O peito dói. O menino sentou na bicicleta e saiu pedalando para longe. Ele só queria sair do lugar onde estava a muito tempo. Chorou tanto esse menino! Pediu colo aos pais, a moça que passava, ao vizinho, ao animal de estimação. Ele também brincou com alguns brinquedos de plástico dados de presente no ultimo natal. Eles até tinham um belo embrulho, mas eram de plástico.
Entra o segundo dia. O menino chora. Se distrai, e vê o alto da cerquinha, que até lhe garante um espaço modesto. Os pais antes de sair para trabalhar sempre se preocupavam, e rapidamente, olhavam a cerquinha. O filho brincava... A mesa de jantar, e do café da manhã, também mantinham boa distância até a cerquinha. O menino então pensou. Ele pegou alguns brinquedos e mediu, sacou uma régua e mediu, na ultima tentativa, calculou desesperadamente, e mediu. Mediu o que conseguiu. Para terminar o serviço, ele precisaria de ajuda. O menino se esforçou. Mas a distância na sua compreensão era tamanha, que observar tornou-se o mel e o fel.

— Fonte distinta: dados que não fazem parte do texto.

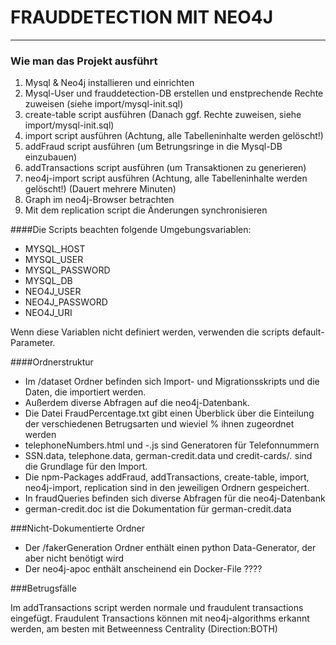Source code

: # FRAUDDETECTION MIT NEO4J
------------------------

### Wie man das Projekt ausführt

1. Mysql & Neo4j installieren und einrichten
2. Mysql-User und frauddetection-DB erstellen und enstprechende Rechte zuweisen (siehe import/mysql-init.sql)
3. create-table script ausführen (Danach ggf. Rechte zuweisen, siehe import/mysql-init.sql)
4. import script ausführen (Achtung, alle Tabelleninhalte werden gelöscht!)
5. addFraud script ausführen (um Betrungsringe in die Mysql-DB einzubauen)
6. addTransactions script ausführen (um Transaktionen zu generieren)
7. neo4j-import script ausführen (Achtung, alle Tabelleninhalte werden gelöscht!) (Dauert mehrere Minuten)
8. Graph im neo4j-Browser betrachten
9. Mit dem replication script die Änderungen synchronisieren


####Die Scripts beachten folgende Umgebungsvariablen:

* MYSQL_HOST
* MYSQL_USER
* MYSQL_PASSWORD
* MYSQL_DB
* NEO4J_USER
* NEO4J_PASSWORD
* NEO4J_URI

Wenn diese Variablen nicht definiert werden, verwenden die scripts default-Parameter.



####Ordnerstruktur

* Im /dataset Ordner befinden sich Import- und Migrationsskripts und die Daten, die importiert werden.
* Außerdem diverse Abfragen auf die neo4j-Datenbank.
* Die Datei FraudPercentage.txt gibt einen Überblick über die Einteilung der verschiedenen Betrugsarten und wieviel % ihnen zugeordnet werden
* telephoneNumbers.html und -.js sind Generatoren für Telefonnummern
* SSN.data, telephone.data, german-credit.data und credit-cards/*.* sind die Grundlage für den Import.
* Die npm-Packages addFraud, addTransactions, create-table, import, neo4j-import, replication sind in den jeweiligen Ordnern gespeichert.
* In fraudQueries befinden sich diverse Abfragen für die neo4j-Datenbank
* german-credit.doc ist die Dokumentation für german-credit.data


###Nicht-Dokumentierte Ordner

 * Der /fakerGeneration Ordner enthält einen python Data-Generator, der aber nicht benötigt wird
 * Der neo4j-apoc enthält anscheinend ein Docker-File ????



###Betrugsfälle

Im addTransactions script werden normale und fraudulent transactions eingefügt.
Fraudulent Transactions können mit neo4j-algorithms erkannt werden, am besten mit Betweenness Centrality (Direction:BOTH)
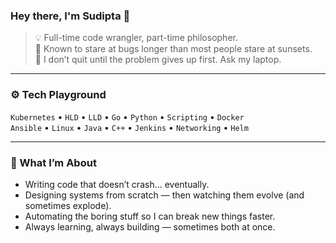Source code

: ### Hey there, I'm Sudipta 🚀

> 💡 Full-time code wrangler, part-time philosopher.  
> 🧠 Known to stare at bugs longer than most people stare at sunsets.  
> 🔁 I don’t quit until the problem gives up first. Ask my laptop.

---

### ⚙️ Tech Playground
`Kubernetes` •  `HLD` • `LLD` • `Go` • `Python` • `Scripting` • `Docker`  
`Ansible` • `Linux` • `Java` • `C++` • `Jenkins` • `Networking` • `Helm` 

---

### 🎯 What I’m About
- Writing code that doesn’t crash... eventually.
- Designing systems from scratch — then watching them evolve (and sometimes explode).
- Automating the boring stuff so I can break new things faster.
- Always learning, always building — sometimes both at once.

Alguém limpava a casa, era oito da manhã. Então o menino aproveitou para brincar. O almoço aprontou, e o menino, brincava na cerquinha. O pai voltou! Rapidamente, o menino largou o brinquedo. O pai bateu as mãos, lavou as mãos, bateu as mãos e voltou ao trabalho.
Hora de brincar, mas antes o menino comeu alguma coisa quentinha. Banhou alguns minutos depois. Alguém limpava a casa novamente, tirava o pó aqui e ali.

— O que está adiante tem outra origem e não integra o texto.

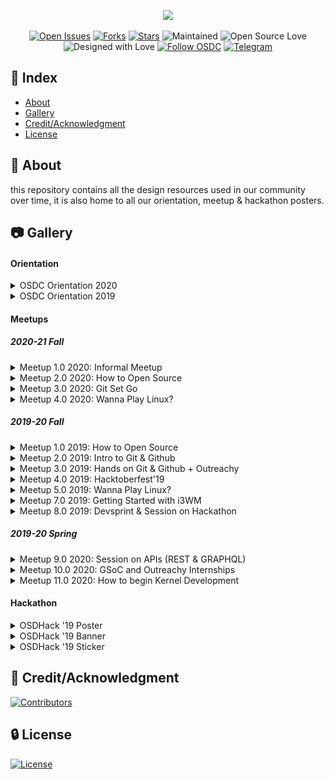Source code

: <div align="center">
<p>
  <img src="/logo/osdcdesign.png" width="400">
</p>

[![Open Issues](https://img.shields.io/github/issues/osdc/design?style=for-the-badge&logo=github)](https://github.com/osdc/design/issues) [![Forks](https://img.shields.io/github/forks/osdc/design?style=for-the-badge&logo=github)](https://github.com/osdc/design/network/members) [![Stars](https://img.shields.io/github/stars/osdc/design?style=for-the-badge&logo=reverbnation)](https://github.com/osdc/design/stargazers) ![Maintained](https://img.shields.io/maintenance/yes/2019?style=for-the-badge&logo=github) ![Open Source Love](https://img.shields.io/badge/Open%20Source-%E2%99%A5-red?style=for-the-badge&logo=open-source-initiative) ![Designed with Love](https://img.shields.io/badge/Designed%20With-%E2%99%A5-critical?style=for-the-badge&logo=ko-fi) [![Follow OSDC](https://img.shields.io/twitter/follow/osdcjiit?color=blue&label=Follow%20OSDC&logo=twitter&style=for-the-badge)](https://twitter.com/intent/follow?screen_name=osdcjiit) [![Telegram](https://img.shields.io/badge/Telegram-Chat-informational?style=for-the-badge&logo=telegram)](https://telegram.me/jiitosdc)

</div>

## :ledger: Index

- [About](#beginner-about)
- [Gallery](#camera-gallery)
- [Credit/Acknowledgment](#star2-creditacknowledgment)
- [License](#lock-license)

## :beginner: About

this repository contains all the design resources used in our community over time, it is also home to all our orientation, meetup & hackathon posters.

## :camera: Gallery

<p align="center">

#### Orientation

<details> 
  <summary>OSDC Orientation 2020</summary>
<img src="/Meetup Posters/OSDC Orientation 2020.jpg" width="900" title="Orientation 2020"><br>
</details>

<details> 
  <summary>OSDC Orientation 2019</summary>
<img src="/Meetup Posters/OSDC Orientation 2019.jpg" width="900" title="Orientation 2019"><br>
</details>

#### Meetups

##### 2020-21 Fall

<details> 
    <summary>Meetup 1.0 2020: Informal Meetup</summary>
  <img src="/Meetup Posters/OSDC Meetup 1.0 2020 Fall.jpg" width="900" title="Informal Meetup"><br>
</details>

<details> 
    <summary>Meetup 2.0 2020: How to Open Source</summary>
  <img src="/Meetup Posters/OSDC Meetup 2.0 2020 Fall.jpg" width="900" title="How to Open Source"><br>
</details>

<details>
  <summary>Meetup 3.0 2020: Git Set Go</summary>
<img src="/Meetup Posters/OSDC Meetup 3.0 2020 Fall.jpg" width="900" title="Git Set Go"><br>
</details>

<details>
  <summary>Meetup 4.0 2020: Wanna Play Linux?</summary>
<img src="/Meetup Posters/OSDC Meetup 4.0 2020 Fall.jpg" width="900" title="Wanna Play Linux?"><br>
</details>

##### 2019-20 Fall

<details> 
    <summary>Meetup 1.0 2019: How to Open Source</summary>
  <img src="/Meetup Posters/OSDC Meetup 1.0 2019.jpg" width="900" title="How to Open Source"><br>
</details>

<details>
  <summary>Meetup 2.0 2019: Intro to Git & Github</summary>
<img src="/Meetup Posters/OSDC Meetup 2.0 2019.jpg" width="900" title="Intro to Git & Github"><br>
</details>

<details>
  <summary>Meetup 3.0 2019: Hands on Git & Github + Outreachy</summary>
<img src="/Meetup Posters/OSDC Meetup 3.0 2019.jpg" width="900" title="Hands on Git & Github + Outreachy"><br>
</details>

<details>
  <summary>Meetup 4.0 2019: Hacktoberfest'19</summary>
<img src="/Meetup Posters/OSDC Meetup 4.0 2019.jpg" width="900" title="Hacktoberfest 2019"><br>
</details>

<details>
  <summary>Meetup 5.0 2019: Wanna Play Linux?</summary>
<img src="/Meetup Posters/OSDC Meetup 5.0 2019.jpg" width="900" title="Wanna Play Linux?"><br>
</details>

<details>
  <summary>Meetup 7.0 2019: Getting Started with i3WM</summary>
<img src="/Meetup Posters/OSDC Meetup 7.0 2019.jpg" width="900" title="Getting Started with i3WM"><br>
</details>

<details>
  <summary>Meetup 8.0 2019: Devsprint & Session on Hackathon</summary>
<img src="/Meetup Posters/OSDC Meetup 8.0 2019.jpg" width="900" title="Devsprint & Session on Hackathon"><br>
</details>

##### 2019-20 Spring

<details>
  <summary>Meetup 9.0 2020: Session on APIs (REST & GRAPHQL)</summary>
<img src="/Meetup Posters/OSDC Meetup 9.0 2020.jpg" width="900" title="Session on APIs (REST & GRAPHQL)"><br>
</details>

<details>
  <summary>Meetup 10.0 2020: GSoC and Outreachy Internships</summary>
<img src="/Meetup Posters/OSDC Meetup 10.0 2020.jpg" width="900" title="GSoC and Outreachy Internships"><br>
</details>

<details>
  <summary>Meetup 11.0 2020: How to begin Kernel Development</summary>
<img src="/Meetup Posters/OSDC Meetup 11.0 2020.jpg" width="900" title="Meetup 11.0 2020: How to begin Kernel Development"><br>
</details>

#### Hackathon

<details>
  <summary>OSDHack '19 Poster</summary>
<img src="/Hackathon/OSDHack19 Poster.jpg" width="900" title="OSDHack '19 Poster"><br>
</details>

<details>
  <summary>OSDHack '19 Banner</summary>
<img src="/Hackathon/OSDHack19 Banner.jpg" width="900" title="OSDHack '19 Banner"><br>
</details>

<details>
  <summary>OSDHack '19 Sticker</summary>
<img src="/Hackathon/OSDHack19 Sticker.png" width="900" title="OSDHack '19 Sticker"><br>
</details>

</p>

## :star2: Credit/Acknowledgment

[![Contributors](https://img.shields.io/github/contributors/osdc/design?style=for-the-badge)](https://github.com/osdc/design/graphs/contributors)

## :lock: License

[![License](https://img.shields.io/github/license/osdc/design?style=for-the-badge)](https://github.com/osdc/design/blob/master/LICENSE)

O menino então voltou a brincar na cerquinha. Organizou todos os atiradores de plástico, e os carros de corrida de plástico. Tempo para muita criatividade, a necessidade aumentava sua capacidade criativa. Um exército era remontado minuto a minuto. Muitas guerras, episódios, o menino gostava, e distraia. Um novo banho aconteceria às cinco da tarde, eram três e cinqüenta e quatro. O menino cansado desaba no tapete emborrachado. E, acorda para banhar, eram cinco horas da tarde. Após isso, ele volta a brincar. Na cerquinha, em alguns momentos, um súbito estado familiar saltava. Mas, em pouco tempo ele voltava a brincar. Dentro de pouco tempo, os pais também chegariam.
Chegam os doutores. Alguém sai da casa. Palmas, alguém passa pelo menino, é a mãe em direção ao computador. O pai gosta de palmas, ele se esforça, e bate mais algumas sequencias de palmas, até se dirigir ao quarto e então parar as palmas. Todos jantam. O menino agora, bate palma. Os pais riem. O menino distrai-se.
É tarde, são oito da noite. Todos dizem que crianças dormem cedo. O menino sai da cerquinha, ele é levado até berço pela mãe. Ele verá o pai amanhã, cedo. Agora, o menino tem que dormi. A mãe bate a ultima palma, o menino interage. Eles riem uma vez juntos, mãe e filho. Todos dormem. Amanhece. É o dia três de Maio para aquela casa.